Je suis familier des littératures du double : dans cette page, ci-dessous, juste recopiée, c’est comme dans Axolotl de Cortazar, un jeu précis avec le lecteur : faire accepter que le narrateur puisse se distancier de lui-même, et lorsque cette distance est devenue le point d’appui formel du texte, on renverse comme un cornet à dés, c’est la figure finale.

Tout est démultiplié, effondré en soi-même. Telle est la tragédie que nous continuons de vivre, dont nous sommes les acteurs consentants et inconnus. Ne lisez pas Weiss pour comprendre, mais pour entendre non qui vous êtes, mais cela, pour cela que vous n’êtes pas, dit Bénézet dans sa préface. Hors écriture, hors théâtre, hors roman...

On pourrait probablement exploiter ce texte en atelier d’écriture : il suffirait d’en décomposer les figures narratives, et d’examiner comment de figure spatiale à figure spatiale la phrase qui dit le narrateur se voyant lui-même trouve un autre statut, avant la renverse. Sans doute qu’une des forces d’une telle page c’est la convocation des univers d’objets, leur symbolique : on pourrait chacun s’amuser à faire la liste de comment on remplirait les cases, à côté, dessus, dessous, qu’est-ce qu’on y inventerait...

C’est traduit par Alban Lefranc, des fois que vous ne connaîtriez pas sa mer gelée.


Le duel, Peter Weiss

(traduction Alban Lefranc, préface Mathieu Bénézet, Léo Scheer / Melville

 

Livré de tous côtés aux bruits de la maison. Que perçoit-on de moi, de l’autre côté du mur ?, se demanda-t-il ? Il imagina son appartement tel que se le représentaient ses voisins, à partir de leurs propres pièces. Derrière l’un des murs, on célébrait une fête de famille, il était assis entre les invités bruyants, son regard passa d’un visage à l’autre, il écouta attentivement les bruits provenant de sa propre chambre mais celle-ci restait silencieuse. Il tendit l’oreille derrière un autre mur, à côté d’une femme qui repassait son linge, il entendit le sol craquer dans sa chambre et la respiration de l’occupant, il l’entendit déplacer une chaise pendant que le fer à repasser à côté de lui allait et venait sur le linge. Assis au milieu d’autres gens qui écoutaient à la radio le récit d’un voyage sur la lune, il dirigea son attention sur sa propre chambre derrière le mur, le vaisseau spatial poursuivait son chemin, il entendit le grondement singulier de l’atmosphère entourant le corps métallique, et en même temps des pas dans la pièce voisine, ses propres pas. En route vers le paysage lunaire gelé et nu, il imagina, derrière le mur, la chambre invisible où quelqu’un allait et venait sur parquet. A travers le plafond, dans une pièce où des filles dansaient et se montraient les unes aux autres les robes qu’elles étaient allé chercher dans la penderie, il se regarda au-dessous de lui en train de déambuler, il s’alluma une cigarette, il s’approcha de lui-même qui se déplaçait à l’étage inférieur tandis que les filles riaient et enveloppaient leurs corps de robes somptueuses, trop grandes pour elles. Puis il fut plongé au milieu de balles de Celluloïd dont les chocs résonnaient à travers le sol de sa chambre, les balles blanches percutaient avec force la table de jeu, elles étaient frappées et renvoyées, frappées et renvoyées, pendant que quelqu’un à l’étage supérieur restait immobile et tendait l’oreille.

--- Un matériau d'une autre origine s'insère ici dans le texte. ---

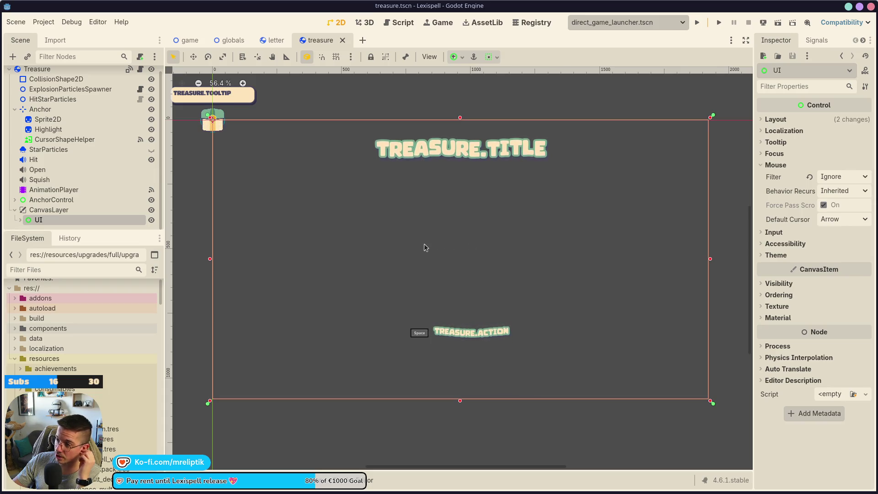
pyautogui.scroll(-1, 426, 252)
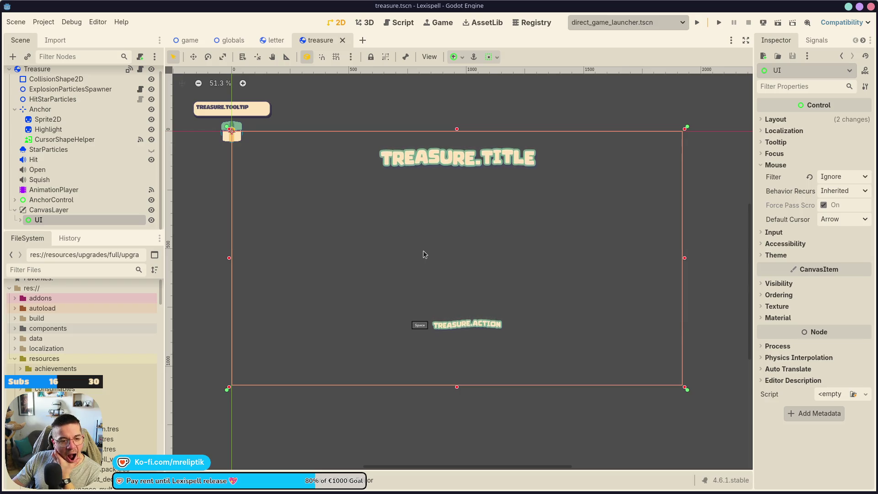
pyautogui.scroll(1, 484, 224)
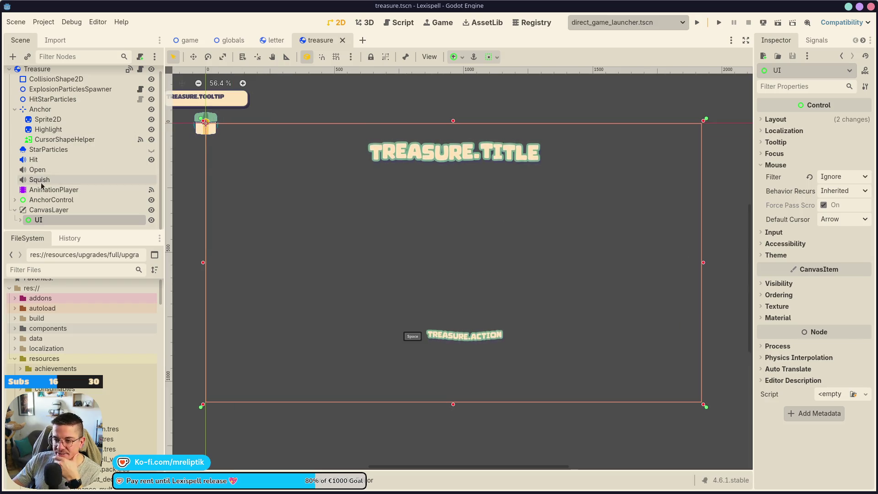
pyautogui.scroll(1, 51, 137)
pyautogui.click(51, 76)
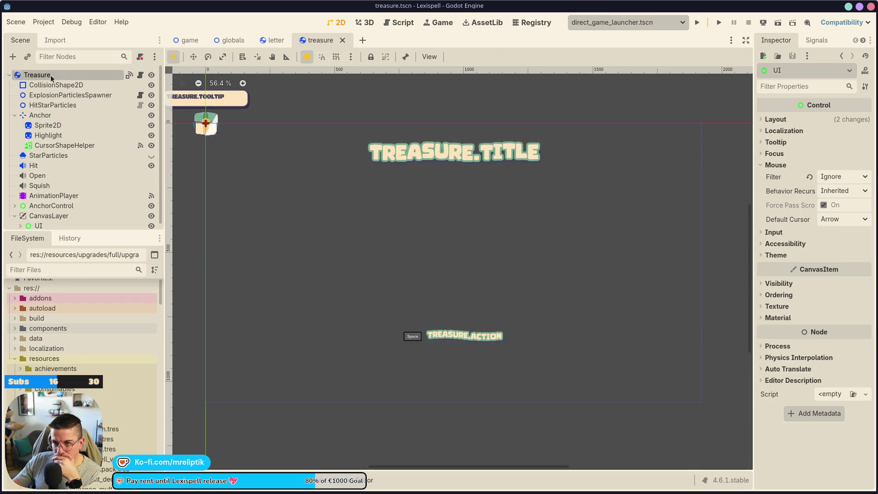
pyautogui.click(14, 116)
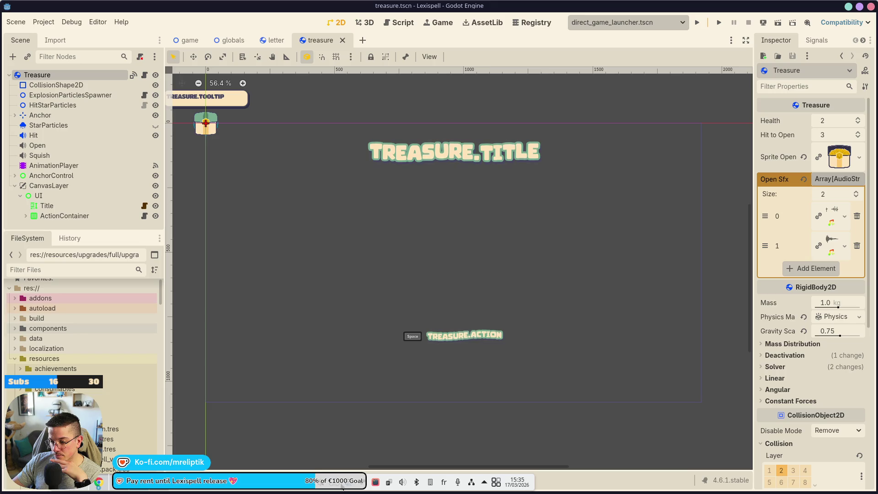
pyautogui.rightClick(70, 187)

Lui, là-haut, n’était pas allé travailler depuis plusieurs jours, il n’avait rien mangé non plus, il n’avait plus d’argent, il n’avait pas payé le loyer. Il était près de la fenêtre, il faisait sombre dans la chambre, les bruits de la maison bourdonnaient autour de lui, de l’eau coulait dans les tuyaux, le téléphone sonnait, des cris voletaient de chambre en chambre, des appels au secous, des réponses, le café débordait quelque part, quelqu’un ouvrait le couvercle du vide-ordures dans la cage d’escalier, du papier et du métal y tombaient dans un bruit de ferraille. Son visage pressé contre la vitre, il entendit des pas et des grincements provenant de la gouttière au-dessus de lui, puis un craquement violent, un cri, suivi d’un corps sombre qui dégringola devant lui, pendant une fraction de seconde il vit un visage épouvanté glisser le long de la vitre, puis ce fut un crlaquement lourd et mouillé plus bas sur le pavé. Il se pencha par la fenêtre, vit qu’on emmenait le corps — était-ce lui-même ? Il pensa à ce visage sans personnalité, qui n’exprimait que la terreur de tout quitter. Non, ce n’était pas lui, il était en vie. En vie. Qu’est-ce que c’était, la vie ?

© Peter Weiss, Duel, traduction Alban Lefranc, éditions Léo Scheer / Melville.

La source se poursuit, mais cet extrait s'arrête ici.